C’era una volta il wishful thinking degli analfoliberali: interpretavano ogni segnale come la premessa del crollo della Russia sotto il peso delle sanzioni economiche e dell’eroica resistenza Ucraina e quello della Cina sotto il peso del suo sistema dirigista e distopico fondato su numeri fasulli e propaganda; nonostante la macchina propagandistica, giorno dopo giorno la realtà gli ha presentato il conto. Ovviamente, ancora oggi, gli analfoliberali e i loro potenti organi di disinformazione di massa continuano a bombardarci di minchiate totalmente infondate, ma la stragrande maggioranza della popolazione ormai ha imparato il giochino e alle loro vaccate, sostanzialmente, non abbocca più. Purtroppo però, non abbiamo fatto manco in tempo a festeggiare questa epocale disfatta di una forma di wishful thinking che eccone avanzare a passo spedito subito un’altra, possibilmente ancora più delirante e pericolosa: è la speranza che un palazzinaro multimiliardario, una sorta di Flavio Briatore on steroids imperialista e suprematista fino al midollo come Donald Trump, rappresenti un’alternativa concreta ai piani distopici delle oligarchie e del deep state impegnati in un’escalation bellica senza limiti a sostegno della lotta di classe dall’alto contro il basso e dal centro dell’impero contro il resto del mondo, una speranza che ultimamente rischiava di venire un po’ incrinata dal sostegno che The Donald, nelle ultime settimane, ha cominciato a raccogliere da pezzi consistenti delle stesse oligarchie – dal potentissimo fondatore di BlackStone Stephen Schwarzman agli odiatissimi venture capitalist della Silicon Valley, nonché dall’intero establishment neo-conservatore del Partito Repubblicano. Per rilanciare allora la narrazione del Trump antisistema avversato dalle élite c’era bisogno di un colpo di scena; anzi, di due: il primo è la manna dal cielo dell’attentato fallito di sabato scorso che, inevitabilmente, ha scatenato ogni tipo di teoria cospirazionista. Il secondo, appunto, è stata la nomina a vice di James David Vance.
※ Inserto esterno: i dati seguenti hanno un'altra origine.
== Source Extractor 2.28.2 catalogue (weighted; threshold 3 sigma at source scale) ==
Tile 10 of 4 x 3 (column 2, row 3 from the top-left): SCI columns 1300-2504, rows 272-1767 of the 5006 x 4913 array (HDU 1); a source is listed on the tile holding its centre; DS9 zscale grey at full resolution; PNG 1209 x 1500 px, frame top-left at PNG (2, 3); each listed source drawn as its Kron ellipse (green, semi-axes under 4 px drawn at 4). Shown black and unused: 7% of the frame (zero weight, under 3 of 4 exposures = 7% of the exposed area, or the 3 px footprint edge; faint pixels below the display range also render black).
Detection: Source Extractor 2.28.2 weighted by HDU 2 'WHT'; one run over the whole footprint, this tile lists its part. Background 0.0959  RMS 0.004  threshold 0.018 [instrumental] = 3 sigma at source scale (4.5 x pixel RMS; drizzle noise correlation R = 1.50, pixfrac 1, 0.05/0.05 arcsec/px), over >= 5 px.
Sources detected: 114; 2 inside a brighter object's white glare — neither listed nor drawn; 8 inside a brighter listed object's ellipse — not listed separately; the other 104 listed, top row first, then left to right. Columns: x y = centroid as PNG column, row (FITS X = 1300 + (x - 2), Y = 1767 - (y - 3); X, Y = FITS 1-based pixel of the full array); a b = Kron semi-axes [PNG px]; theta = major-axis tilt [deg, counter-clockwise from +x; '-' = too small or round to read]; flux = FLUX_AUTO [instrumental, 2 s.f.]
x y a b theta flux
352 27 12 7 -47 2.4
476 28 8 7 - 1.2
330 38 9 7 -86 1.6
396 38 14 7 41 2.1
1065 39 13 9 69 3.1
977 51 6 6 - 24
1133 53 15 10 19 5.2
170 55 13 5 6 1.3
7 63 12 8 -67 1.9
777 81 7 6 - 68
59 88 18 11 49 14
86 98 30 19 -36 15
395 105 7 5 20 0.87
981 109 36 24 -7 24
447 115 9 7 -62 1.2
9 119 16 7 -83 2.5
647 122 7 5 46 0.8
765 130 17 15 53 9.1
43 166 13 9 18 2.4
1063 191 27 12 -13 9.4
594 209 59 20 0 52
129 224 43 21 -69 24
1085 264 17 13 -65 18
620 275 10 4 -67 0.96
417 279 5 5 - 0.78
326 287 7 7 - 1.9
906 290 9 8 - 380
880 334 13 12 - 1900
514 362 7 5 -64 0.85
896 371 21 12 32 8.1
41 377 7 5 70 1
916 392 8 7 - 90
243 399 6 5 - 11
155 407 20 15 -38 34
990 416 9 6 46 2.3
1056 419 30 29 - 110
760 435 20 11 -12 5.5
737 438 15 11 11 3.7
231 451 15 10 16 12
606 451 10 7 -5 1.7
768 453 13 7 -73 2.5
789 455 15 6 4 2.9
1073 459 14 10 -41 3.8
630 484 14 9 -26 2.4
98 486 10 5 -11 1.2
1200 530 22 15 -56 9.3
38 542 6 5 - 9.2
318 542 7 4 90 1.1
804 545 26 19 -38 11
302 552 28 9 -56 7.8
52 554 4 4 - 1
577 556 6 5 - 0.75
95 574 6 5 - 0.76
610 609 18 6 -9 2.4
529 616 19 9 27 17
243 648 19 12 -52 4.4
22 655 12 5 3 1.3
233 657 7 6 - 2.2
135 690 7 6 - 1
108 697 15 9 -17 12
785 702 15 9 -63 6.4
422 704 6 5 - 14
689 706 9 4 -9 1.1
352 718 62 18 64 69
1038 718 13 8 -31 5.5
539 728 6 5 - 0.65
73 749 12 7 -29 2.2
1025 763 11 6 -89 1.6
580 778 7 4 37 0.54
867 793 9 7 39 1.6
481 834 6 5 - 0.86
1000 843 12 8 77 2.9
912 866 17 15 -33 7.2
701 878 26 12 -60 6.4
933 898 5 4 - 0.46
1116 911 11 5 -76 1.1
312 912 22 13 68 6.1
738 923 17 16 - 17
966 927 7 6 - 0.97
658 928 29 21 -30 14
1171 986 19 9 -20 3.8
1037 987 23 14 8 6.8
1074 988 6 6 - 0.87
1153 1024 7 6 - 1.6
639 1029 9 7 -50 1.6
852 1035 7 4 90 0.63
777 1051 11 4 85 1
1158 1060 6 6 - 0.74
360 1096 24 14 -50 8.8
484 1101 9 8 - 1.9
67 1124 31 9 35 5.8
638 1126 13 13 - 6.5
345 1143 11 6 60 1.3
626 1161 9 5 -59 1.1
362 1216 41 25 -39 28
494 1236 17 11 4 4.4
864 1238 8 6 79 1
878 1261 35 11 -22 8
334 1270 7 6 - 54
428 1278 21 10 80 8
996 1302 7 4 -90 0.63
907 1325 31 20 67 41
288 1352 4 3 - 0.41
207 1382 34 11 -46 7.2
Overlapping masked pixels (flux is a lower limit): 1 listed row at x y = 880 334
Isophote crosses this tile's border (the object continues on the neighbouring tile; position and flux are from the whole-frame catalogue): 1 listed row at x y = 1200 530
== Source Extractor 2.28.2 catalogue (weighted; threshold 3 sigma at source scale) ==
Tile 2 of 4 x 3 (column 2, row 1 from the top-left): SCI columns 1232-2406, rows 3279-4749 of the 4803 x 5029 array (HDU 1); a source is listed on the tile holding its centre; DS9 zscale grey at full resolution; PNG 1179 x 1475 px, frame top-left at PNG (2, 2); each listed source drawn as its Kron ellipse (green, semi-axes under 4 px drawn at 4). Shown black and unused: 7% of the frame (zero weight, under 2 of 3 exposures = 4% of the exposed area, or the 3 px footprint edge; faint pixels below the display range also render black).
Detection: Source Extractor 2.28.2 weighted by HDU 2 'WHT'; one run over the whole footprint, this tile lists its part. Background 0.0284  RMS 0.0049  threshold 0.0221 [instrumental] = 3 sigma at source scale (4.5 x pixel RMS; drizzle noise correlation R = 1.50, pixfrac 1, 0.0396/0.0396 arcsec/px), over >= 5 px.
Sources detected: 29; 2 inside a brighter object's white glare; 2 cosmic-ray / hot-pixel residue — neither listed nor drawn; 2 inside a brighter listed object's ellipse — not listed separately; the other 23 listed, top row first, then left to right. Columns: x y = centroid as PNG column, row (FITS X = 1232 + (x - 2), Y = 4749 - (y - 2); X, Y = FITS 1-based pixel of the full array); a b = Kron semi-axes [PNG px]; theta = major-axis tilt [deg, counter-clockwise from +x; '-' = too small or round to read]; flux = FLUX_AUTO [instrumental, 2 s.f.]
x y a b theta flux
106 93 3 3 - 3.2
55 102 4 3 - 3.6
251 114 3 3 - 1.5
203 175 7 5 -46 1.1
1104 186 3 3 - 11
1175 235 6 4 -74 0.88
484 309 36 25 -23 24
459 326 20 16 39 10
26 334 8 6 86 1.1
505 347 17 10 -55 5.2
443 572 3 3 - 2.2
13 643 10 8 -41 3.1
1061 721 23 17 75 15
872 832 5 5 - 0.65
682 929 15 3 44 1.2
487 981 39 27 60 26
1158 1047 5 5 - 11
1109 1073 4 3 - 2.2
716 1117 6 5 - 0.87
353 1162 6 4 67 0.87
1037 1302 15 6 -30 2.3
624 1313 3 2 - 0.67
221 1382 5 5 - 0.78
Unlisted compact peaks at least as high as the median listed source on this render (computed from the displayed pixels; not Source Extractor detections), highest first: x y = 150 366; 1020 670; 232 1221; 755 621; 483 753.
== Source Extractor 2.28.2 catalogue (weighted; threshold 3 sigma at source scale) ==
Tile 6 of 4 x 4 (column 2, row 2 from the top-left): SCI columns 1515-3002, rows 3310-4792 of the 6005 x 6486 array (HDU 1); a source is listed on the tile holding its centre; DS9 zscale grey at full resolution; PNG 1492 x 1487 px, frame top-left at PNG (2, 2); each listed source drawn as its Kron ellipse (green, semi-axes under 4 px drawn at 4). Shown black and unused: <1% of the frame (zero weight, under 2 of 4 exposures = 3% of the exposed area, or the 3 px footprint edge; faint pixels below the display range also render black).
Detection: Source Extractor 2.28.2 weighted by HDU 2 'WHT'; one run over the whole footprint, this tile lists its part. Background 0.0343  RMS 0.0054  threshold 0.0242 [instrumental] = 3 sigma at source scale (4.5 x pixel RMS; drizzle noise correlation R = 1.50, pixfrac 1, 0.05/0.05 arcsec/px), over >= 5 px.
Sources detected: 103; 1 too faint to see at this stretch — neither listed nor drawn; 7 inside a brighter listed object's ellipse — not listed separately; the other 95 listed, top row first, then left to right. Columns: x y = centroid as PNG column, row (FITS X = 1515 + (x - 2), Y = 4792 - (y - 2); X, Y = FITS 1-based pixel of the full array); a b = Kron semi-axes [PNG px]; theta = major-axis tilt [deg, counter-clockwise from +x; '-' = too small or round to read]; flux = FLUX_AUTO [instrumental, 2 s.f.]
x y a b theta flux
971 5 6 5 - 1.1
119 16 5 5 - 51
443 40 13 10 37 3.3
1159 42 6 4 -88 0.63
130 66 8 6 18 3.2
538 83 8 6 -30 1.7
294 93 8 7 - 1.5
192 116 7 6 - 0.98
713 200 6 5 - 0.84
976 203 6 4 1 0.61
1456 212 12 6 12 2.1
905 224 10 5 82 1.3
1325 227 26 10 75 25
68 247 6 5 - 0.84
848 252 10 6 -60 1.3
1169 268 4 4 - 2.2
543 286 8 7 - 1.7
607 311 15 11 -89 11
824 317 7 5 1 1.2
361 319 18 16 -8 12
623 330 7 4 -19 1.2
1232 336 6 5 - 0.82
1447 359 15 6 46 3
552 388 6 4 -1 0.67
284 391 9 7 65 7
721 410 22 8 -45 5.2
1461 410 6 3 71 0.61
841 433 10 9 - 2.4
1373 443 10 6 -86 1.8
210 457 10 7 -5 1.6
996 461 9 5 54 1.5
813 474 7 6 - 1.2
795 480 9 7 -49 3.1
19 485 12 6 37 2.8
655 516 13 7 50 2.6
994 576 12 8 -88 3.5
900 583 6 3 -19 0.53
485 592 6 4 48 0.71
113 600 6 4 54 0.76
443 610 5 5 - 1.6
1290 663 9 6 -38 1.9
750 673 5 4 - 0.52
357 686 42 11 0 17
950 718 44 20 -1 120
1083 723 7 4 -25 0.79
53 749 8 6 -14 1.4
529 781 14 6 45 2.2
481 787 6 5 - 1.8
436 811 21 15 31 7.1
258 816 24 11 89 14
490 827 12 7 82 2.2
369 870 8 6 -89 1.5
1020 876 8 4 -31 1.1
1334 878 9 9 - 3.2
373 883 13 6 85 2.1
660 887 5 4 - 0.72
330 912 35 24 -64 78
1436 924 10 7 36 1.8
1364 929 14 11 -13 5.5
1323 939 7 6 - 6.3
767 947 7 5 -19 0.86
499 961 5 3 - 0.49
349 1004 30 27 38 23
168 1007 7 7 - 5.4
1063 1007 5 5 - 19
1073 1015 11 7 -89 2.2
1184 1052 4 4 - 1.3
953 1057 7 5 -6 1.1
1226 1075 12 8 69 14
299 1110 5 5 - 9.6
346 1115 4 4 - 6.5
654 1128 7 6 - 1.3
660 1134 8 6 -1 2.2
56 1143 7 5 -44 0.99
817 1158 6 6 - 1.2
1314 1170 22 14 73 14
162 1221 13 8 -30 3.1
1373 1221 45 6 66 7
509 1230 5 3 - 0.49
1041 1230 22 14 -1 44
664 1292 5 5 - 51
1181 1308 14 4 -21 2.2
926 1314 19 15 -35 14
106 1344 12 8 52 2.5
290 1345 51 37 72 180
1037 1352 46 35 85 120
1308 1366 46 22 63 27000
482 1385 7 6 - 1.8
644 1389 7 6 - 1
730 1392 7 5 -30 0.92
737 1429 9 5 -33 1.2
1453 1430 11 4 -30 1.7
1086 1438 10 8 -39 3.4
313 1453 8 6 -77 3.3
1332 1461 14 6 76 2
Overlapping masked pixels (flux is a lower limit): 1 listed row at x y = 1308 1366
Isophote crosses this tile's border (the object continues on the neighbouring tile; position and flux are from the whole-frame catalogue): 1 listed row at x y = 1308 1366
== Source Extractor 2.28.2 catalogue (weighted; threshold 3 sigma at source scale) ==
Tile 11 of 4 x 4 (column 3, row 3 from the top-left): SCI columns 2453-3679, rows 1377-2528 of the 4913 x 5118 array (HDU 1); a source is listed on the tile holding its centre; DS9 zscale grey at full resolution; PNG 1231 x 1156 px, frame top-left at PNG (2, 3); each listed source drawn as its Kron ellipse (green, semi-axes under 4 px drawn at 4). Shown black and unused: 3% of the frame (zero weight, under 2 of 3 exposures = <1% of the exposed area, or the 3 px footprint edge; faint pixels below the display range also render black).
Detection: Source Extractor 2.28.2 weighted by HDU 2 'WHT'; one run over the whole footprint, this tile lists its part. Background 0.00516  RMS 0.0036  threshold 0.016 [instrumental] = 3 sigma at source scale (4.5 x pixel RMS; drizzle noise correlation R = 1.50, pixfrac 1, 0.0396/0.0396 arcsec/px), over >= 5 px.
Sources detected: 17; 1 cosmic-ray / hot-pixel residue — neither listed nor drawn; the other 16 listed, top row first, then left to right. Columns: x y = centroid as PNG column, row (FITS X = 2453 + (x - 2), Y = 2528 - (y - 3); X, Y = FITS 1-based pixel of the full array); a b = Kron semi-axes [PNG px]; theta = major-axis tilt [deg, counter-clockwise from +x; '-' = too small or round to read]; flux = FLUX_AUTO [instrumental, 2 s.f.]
Ma chi è James David Vance e perché la sua nomina è così importante dal punto di vista della narrazione trumpiana? Come sottolinea sempre David Graham su The Atlantic, “La rapida ascesa di J. D. Vance dall’oscurità alla nomina alla vicepresidenza è una di quelle storie che possono accadere soltanto negli USA, e che modellerà ciò che l’America è, nel bene e nel male, per le generazioni a venire”. La scelta della candidatura di Vance è stata immediatamente salutata, appunto, come la prova provata che Trump non ha rinunciato alla sua crociata anti-sistema per assecondare le élite che lo hanno prima sdoganato e poi riempito di quattrini: di origini più che umili, con una storia personale più che travagliata e solito a dichiarazioni fortemente anti-establishment, dalla politica economica a quella internazionale, Vance viene infatti spacciato come l’anima più genuinamente anti-sistema del MAGA, il movimento che si riconosce nello slogan del Make America Great Again.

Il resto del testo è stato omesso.